### Source extract
◆ ◆ ◆ ◆ ◆

As Covid-19 and our country’s political crisis continue to rage on, it becomes increasingly difficult to cope with and manage our fears and anxieties. We are enduring so many losses. In fact, there’s a kind of hazy, threatening cloud of grief hanging over everything. Some days it feels unmanageable.
In the midst of all of this, it can be useful to stop a moment to begin to recognize and face our losses, asking ourselves:What have I lost? What am I losing? In fact, naming our losses may be the first step in beginning to cope with them.
I’ve noticed that by honestly discussing their losses, some of my clients have named and added to their lists. One in particular that I find powerful and troubling: the loss of a vision for the future.
The monotony and quiet terror of the pandemic and the brash and violent world of Trump has infected these clients with a unique trauma and grief. They fall into a malaise of powerlessness…and feel suspended in time and without a sense of a future.
Many feel numbed out and detached. It’s as if their personal story feels closed, or has already been written by someone else. Instead of being able to imagine a future vision, there is a sense of futility and/or impotence obscuring their view and cutting them off from their own self-agency.
Naturally, to greater or lesser degrees, because of all we’ve lost during the past 10 months, our narratives do feel taken over, constrained or foreclosed. The answer to: what future vision is possible? is harder to ask and imagine than ever before, and the daily precariousness we feel has pushed us into grief overload while we try to pull the proverbial cart uphill and grow more exhausted each day.
And yet, it is critical that we try to ask and answer the question: What is possible? It is a hopeful question, but hope should not be understood to be sunshiny and naively optimistic. It is not a fairy tale about how everything ends “happily ever after.” To the contrary, hope contends with adversity and searches for what is possible, but acknowledges how complex the world is. Then hope can lead to further questions and possible openings in that complexity. One such question is, what small step can we take to support our own or another’s attempts to reclaim a sense of agency?However small we decide to begin, there is mutual benefit to be gained by working together.

◆ ◆ ◆ ◆ ◆

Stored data

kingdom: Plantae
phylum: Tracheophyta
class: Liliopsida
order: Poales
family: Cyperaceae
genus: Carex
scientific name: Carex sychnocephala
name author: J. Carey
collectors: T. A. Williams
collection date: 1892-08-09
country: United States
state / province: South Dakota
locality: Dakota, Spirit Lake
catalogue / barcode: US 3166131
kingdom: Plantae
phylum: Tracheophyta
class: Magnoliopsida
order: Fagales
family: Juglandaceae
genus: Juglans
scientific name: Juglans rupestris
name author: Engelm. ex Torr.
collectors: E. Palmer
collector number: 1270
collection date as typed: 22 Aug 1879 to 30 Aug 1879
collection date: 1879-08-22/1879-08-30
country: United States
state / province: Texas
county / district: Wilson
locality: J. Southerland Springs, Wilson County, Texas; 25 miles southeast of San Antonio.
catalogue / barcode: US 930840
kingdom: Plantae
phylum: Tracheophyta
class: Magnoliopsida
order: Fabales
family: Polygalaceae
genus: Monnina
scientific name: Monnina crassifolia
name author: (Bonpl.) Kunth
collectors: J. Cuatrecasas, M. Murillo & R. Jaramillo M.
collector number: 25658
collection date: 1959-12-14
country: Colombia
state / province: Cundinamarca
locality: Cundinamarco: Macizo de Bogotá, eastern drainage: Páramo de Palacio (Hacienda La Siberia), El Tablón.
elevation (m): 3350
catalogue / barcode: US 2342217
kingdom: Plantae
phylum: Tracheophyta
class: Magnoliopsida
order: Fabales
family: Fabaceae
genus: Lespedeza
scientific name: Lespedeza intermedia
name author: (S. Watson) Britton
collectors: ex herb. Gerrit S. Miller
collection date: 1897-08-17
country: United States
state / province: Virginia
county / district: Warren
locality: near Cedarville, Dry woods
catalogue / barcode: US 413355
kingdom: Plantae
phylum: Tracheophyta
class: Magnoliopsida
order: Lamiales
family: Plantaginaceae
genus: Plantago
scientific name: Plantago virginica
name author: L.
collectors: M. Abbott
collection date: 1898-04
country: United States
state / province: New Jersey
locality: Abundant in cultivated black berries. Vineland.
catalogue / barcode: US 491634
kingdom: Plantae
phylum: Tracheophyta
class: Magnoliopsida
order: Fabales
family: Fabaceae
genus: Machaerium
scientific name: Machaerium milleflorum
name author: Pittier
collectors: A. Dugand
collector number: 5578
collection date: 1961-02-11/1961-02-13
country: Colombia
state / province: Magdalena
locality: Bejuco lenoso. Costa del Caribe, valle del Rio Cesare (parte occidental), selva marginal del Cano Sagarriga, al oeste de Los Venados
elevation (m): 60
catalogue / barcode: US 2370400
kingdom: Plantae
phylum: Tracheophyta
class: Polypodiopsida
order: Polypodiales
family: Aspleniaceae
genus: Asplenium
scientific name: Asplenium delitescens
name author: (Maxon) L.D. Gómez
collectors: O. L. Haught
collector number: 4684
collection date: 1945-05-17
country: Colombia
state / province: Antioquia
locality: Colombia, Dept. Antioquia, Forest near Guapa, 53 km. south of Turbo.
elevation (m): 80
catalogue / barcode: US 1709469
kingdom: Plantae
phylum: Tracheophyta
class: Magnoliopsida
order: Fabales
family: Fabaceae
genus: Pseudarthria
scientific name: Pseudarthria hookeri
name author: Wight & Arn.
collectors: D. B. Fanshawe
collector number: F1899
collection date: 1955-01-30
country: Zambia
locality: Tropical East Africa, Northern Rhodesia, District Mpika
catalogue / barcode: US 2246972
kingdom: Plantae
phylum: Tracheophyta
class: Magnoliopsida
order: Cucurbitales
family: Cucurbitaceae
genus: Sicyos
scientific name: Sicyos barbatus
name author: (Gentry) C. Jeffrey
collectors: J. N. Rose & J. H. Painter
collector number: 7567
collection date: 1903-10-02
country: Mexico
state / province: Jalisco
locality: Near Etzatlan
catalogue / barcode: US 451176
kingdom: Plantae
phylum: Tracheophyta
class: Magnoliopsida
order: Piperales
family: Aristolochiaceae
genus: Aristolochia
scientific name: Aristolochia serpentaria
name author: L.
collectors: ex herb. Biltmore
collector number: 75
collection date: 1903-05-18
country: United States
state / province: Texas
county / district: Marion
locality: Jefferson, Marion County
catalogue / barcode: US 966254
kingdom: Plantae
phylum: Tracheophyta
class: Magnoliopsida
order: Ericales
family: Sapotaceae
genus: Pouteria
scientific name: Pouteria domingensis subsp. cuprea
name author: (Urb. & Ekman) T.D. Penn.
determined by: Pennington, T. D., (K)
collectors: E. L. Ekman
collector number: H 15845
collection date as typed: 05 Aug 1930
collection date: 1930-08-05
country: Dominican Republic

◆ ◆ ◆ ◆ ◆

### Directions for this task
Extract the wording of the essay on grief and loss between "As Covid-19 and" and "it feels unmanageable.", inclusive.

### Task solution
As Covid-19 and our country’s political crisis continue to rage on, it becomes increasingly difficult to cope with and manage our fears and anxieties. We are enduring so many losses. In fact, there’s a kind of hazy, threatening cloud of grief hanging over everything. Some days it feels unmanageable.